Background
In T422455, a regression in coredns resolution latency lasting several weeks was only discovered when periodic jobs started failing more frequently.
As summarized in #2 in T422455#11806562, one reason we did not notice is that the primary symptom by volume - i.e., EtcdConfig fetch timeouts that occur early in CommonSettings.php - is invisible to the mediawiki error and exception log channels except in the case when it's (1) fatal (i.e., results in an uncaught ConfigException when no stale APCu-cached config is available) and (2) PHP-FPM (where wmerrors will forward the exception to rsyslog). Otherwise, the associated E_USER_WARNING is only visible in the PHP-FPM errorlog channel (there is no custom handler yet).

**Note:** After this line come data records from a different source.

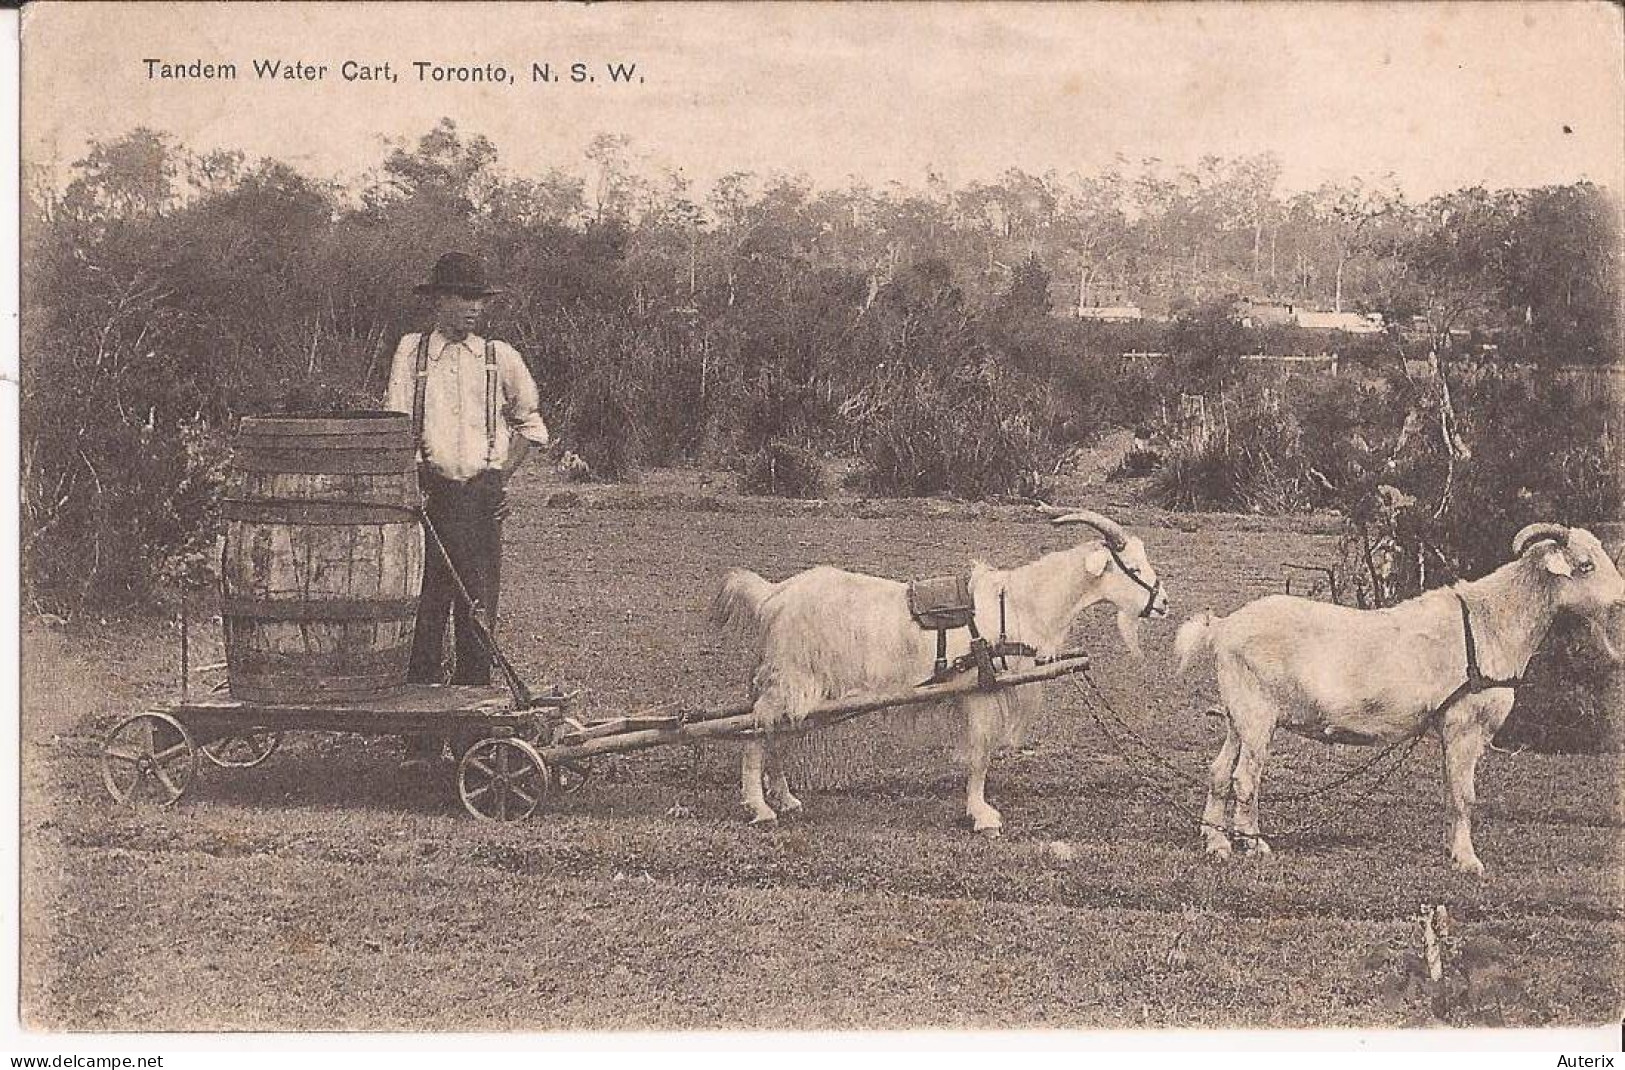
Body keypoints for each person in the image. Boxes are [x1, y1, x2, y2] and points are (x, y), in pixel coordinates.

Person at [385, 251, 551, 767]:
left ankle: (472, 736)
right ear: (438, 302)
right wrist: (409, 487)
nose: (473, 309)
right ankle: (420, 740)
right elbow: (395, 429)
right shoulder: (412, 355)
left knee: (477, 616)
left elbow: (531, 427)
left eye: (479, 299)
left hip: (480, 502)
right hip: (428, 498)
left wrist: (501, 477)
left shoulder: (499, 358)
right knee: (424, 613)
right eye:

Indeed, for PHP-FPM workloads, the caching is extremely effective. Although we did see elevated rates of ConfigExceptions reported, the overall rate was far lower than the rate of fetch timeouts or failures otherwise implicating DNS as seen in the errorlog (while also noting that the latter aren't non-impacting; those are queries that have now spent 2s attempting to refresh the config).
Proposal
We should introduce some way to detect and surface an unusually high rate of EtcdConfig fetch timeouts / failures, despite the fact that they occur so early in request lifetime.
One option would be to configure an elasticsearch-exporter rule that counts the number of instances of these classes of warnings, and then configure an alert based on that. Given that this is a "we should into this" problem rather than something requiring immediate urgent attention (see above re: caching), we should configure this to open a phabricator task.